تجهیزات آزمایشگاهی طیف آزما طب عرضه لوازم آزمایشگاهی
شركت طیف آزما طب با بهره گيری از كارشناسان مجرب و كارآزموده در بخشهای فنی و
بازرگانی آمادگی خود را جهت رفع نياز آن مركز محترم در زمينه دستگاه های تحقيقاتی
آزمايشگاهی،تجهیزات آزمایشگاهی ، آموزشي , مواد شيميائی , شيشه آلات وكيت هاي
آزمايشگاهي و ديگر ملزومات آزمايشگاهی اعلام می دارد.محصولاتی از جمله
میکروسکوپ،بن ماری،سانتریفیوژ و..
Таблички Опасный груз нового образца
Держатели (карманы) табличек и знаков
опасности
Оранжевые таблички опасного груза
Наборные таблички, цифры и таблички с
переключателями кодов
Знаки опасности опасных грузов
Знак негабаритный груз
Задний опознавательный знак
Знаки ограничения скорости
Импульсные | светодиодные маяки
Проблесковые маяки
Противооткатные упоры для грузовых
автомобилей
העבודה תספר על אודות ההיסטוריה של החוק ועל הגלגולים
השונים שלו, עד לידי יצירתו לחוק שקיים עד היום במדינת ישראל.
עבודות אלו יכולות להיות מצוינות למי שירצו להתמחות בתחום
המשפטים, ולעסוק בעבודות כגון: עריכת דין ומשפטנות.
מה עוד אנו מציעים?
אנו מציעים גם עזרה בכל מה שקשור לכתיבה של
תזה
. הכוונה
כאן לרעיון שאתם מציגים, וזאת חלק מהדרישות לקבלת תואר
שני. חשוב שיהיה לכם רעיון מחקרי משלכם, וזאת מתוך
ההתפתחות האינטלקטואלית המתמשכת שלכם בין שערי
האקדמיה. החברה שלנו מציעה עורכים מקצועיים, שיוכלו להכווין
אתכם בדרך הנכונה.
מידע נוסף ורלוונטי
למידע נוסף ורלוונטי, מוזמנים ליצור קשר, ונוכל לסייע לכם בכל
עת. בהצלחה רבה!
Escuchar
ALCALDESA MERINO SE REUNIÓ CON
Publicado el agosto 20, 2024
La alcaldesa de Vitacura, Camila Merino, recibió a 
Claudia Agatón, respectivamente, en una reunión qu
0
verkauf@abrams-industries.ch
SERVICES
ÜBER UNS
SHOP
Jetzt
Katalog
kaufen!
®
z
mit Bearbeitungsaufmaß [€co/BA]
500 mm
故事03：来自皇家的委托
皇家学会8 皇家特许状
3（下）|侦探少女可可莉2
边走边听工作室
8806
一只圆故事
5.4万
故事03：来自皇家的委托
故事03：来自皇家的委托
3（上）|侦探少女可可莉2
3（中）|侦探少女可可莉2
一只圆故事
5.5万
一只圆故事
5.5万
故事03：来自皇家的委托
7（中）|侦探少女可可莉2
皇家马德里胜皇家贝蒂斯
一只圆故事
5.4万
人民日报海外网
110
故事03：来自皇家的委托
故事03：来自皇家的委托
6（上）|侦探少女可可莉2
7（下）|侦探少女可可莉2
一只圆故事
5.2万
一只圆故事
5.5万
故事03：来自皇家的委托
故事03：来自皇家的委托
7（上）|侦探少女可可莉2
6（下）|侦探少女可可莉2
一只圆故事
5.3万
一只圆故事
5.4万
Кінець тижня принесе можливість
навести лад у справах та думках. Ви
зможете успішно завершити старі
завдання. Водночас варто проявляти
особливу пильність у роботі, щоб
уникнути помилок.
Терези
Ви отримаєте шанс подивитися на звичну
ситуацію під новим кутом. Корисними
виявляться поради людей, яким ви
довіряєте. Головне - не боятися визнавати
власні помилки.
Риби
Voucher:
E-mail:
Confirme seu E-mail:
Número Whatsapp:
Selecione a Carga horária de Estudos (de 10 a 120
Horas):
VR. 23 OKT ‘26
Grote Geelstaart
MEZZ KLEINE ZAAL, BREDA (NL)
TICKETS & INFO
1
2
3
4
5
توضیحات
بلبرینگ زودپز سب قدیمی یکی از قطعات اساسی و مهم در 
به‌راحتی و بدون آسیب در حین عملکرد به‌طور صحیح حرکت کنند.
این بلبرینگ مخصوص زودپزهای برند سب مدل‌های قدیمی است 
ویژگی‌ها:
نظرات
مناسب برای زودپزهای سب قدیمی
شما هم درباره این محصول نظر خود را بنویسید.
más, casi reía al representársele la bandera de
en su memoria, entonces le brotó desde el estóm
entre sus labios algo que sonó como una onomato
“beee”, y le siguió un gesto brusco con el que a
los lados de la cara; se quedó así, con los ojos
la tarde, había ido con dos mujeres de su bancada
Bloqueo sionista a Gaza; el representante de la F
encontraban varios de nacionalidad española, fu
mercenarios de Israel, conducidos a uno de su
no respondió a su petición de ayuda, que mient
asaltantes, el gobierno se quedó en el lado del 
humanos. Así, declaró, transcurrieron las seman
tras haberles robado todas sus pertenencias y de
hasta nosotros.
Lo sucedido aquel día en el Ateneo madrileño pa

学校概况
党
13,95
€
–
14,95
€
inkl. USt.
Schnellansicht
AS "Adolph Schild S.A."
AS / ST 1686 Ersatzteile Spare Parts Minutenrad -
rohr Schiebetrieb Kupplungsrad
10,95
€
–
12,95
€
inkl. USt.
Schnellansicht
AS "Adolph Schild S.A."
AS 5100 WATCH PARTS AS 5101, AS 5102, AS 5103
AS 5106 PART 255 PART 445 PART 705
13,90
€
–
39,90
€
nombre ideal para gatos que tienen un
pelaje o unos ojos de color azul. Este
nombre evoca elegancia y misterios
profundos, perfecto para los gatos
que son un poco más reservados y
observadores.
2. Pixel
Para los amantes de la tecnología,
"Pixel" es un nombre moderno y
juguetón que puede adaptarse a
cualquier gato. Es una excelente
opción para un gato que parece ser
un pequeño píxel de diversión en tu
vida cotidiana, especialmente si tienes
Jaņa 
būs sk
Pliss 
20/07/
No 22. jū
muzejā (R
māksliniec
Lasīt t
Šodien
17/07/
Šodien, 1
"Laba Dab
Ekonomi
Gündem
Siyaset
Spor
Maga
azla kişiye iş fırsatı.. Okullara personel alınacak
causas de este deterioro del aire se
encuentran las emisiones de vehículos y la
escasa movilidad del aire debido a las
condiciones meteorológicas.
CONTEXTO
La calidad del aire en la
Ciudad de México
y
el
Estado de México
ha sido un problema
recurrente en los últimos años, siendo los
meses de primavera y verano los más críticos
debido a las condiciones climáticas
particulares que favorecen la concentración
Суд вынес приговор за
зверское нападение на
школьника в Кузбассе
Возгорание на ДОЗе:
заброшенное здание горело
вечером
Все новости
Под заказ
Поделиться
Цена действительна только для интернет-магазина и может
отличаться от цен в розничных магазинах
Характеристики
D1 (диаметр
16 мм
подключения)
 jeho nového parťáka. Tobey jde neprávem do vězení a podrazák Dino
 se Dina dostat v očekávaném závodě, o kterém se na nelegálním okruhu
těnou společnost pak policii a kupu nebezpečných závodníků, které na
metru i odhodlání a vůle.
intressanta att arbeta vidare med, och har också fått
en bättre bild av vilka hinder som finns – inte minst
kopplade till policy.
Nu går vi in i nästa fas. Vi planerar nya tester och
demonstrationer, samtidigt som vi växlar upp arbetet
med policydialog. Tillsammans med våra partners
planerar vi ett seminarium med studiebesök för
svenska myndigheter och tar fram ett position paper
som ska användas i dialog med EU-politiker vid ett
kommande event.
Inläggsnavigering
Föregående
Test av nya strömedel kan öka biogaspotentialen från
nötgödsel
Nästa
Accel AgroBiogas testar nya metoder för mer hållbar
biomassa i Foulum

# [Assignment]
Print the material word for word, starting from its first line and continuing up to and including the line that contains "כאן לרעיון שאתם".

# [Answer space]
تجهیزات آزمایشگاهی طیف آزما طب عرضه لوازم آزمایشگاهی
شركت طیف آزما طب با بهره گيری از كارشناسان مجرب و كارآزموده در بخشهای فنی و
بازرگانی آمادگی خود را جهت رفع نياز آن مركز محترم در زمينه دستگاه های تحقيقاتی
آزمايشگاهی،تجهیزات آزمایشگاهی ، آموزشي , مواد شيميائی , شيشه آلات وكيت هاي
آزمايشگاهي و ديگر ملزومات آزمايشگاهی اعلام می دارد.محصولاتی از جمله
میکروسکوپ،بن ماری،سانتریفیوژ و..
Таблички Опасный груз нового образца
Держатели (карманы) табличек и знаков
опасности
Оранжевые таблички опасного груза
Наборные таблички, цифры и таблички с
переключателями кодов
Знаки опасности опасных грузов
Знак негабаритный груз
Задний опознавательный знак
Знаки ограничения скорости
Импульсные | светодиодные маяки
Проблесковые маяки
Противооткатные упоры для грузовых
автомобилей
העבודה תספר על אודות ההיסטוריה של החוק ועל הגלגולים
השונים שלו, עד לידי יצירתו לחוק שקיים עד היום במדינת ישראל.
עבודות אלו יכולות להיות מצוינות למי שירצו להתמחות בתחום
המשפטים, ולעסוק בעבודות כגון: עריכת דין ומשפטנות.
מה עוד אנו מציעים?
אנו מציעים גם עזרה בכל מה שקשור לכתיבה של
תזה
. הכוונה
כאן לרעיון שאתם מציגים, וזאת חלק מהדרישות לקבלת תואר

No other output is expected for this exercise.